Mr Justice Garrett Sheehan imposed the mandatory life sentence on Corbet, who had no previous convictions.
The Phelan family left the courthouse without comment as Corbet was led away to begin his life sentence.
Daire Phelan said that he would never forget his mother and father sobbing uncontrollably in each other's arms after his mother identified his little sister’s body. “We have our angel back,” she had told her husband.
He also recalled digging her grave and said he never thought that he would be doing this.
Her brother, Trevor Phelan, said he had never got to see her face to say goodbye. He also recalled her asking him for a photograph of his child in order to paint her portrait shortly before she died, something she would never get to do now.
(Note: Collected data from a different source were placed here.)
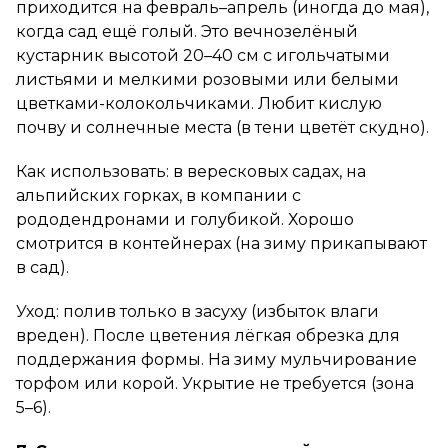
приходится на февраль–апрель (иногда до мая),
когда сад ещё голый. Это вечнозелёный
кустарник высотой 20–40 см с игольчатыми
листьями и мелкими розовыми или белыми
цветками-колокольчиками. Любит кислую
почву и солнечные места (в тени цветёт скудно).
Как использовать: в вересковых садах, на
альпийских горках, в компании с
рододендронами и голубикой. Хорошо
смотрится в контейнерах (на зиму прикапывают
в сад).
Уход: полив только в засуху (избыток влаги
вреден). После цветения лёгкая обрезка для
поддержания формы. На зиму мульчирование
торфом или корой. Укрытие не требуется (зона
5–6).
Donna Phelan described the 13 nights her sister was missing as being like a nightmare. However, she said it wasn’t a nightmare, but the cruellest, most painful reality any sister could experience. She said that the victim had been her bridesmaid, but that she would never get to see her sister become a bride.
Michael Anthony Phelan recalled driving from place to place, looking for his sister during the 13 days she was missing. He said there was a sense of relief when she was found, but he had been denied his last chance to see her. He visits her grave every day.
Leighanne Phelan said her sister had never missed her children’s birthday and described her as the best sister she could ask for.
Lavina Phelan said that tears, sleepless nights and memories were all she had left now. She described as ‘miserable’ her 27-hour journey home from Australia when her sister was missing. However, she said the day her sister was brought home as the saddest day of her life.
“You were truly one in a million,” she said. “You would always cheer me up.”
Shona Phelan said she had tried to sing one of her sister’s favourite songs, One Sweet Day, at her funeral, but she couldn’t finish it. She said she now sobs uncontrollably every time she hears that song.
Shalane Phelan said she had never got to keep her promise to her sister that she would take her to Knock, but said she would always be in her prayers.
Her younger sister, Nicole Phelan, said her flight home from Australia when her sister was missing felt like an eternity. However, she said the hardest thing for her was the closed coffin.
Bradley Phelan said he had been diagnosed with anxiety attacks since his sister’s death.
“I’ll never forget the sadness I felt as I carried my sister, Aofie’s coffin,” he said. “I was only 19.”
Her youngest brother, Dale Phelan, said he was 16 when his sister died. He said that compassion was a much-used word in relation to defendants. However, he asked how much compassion had been felt for his sister the night she died and for his family over the following 13 days and nights.
Daire Phelan thanked the court for allowing the family to express their pain and loss.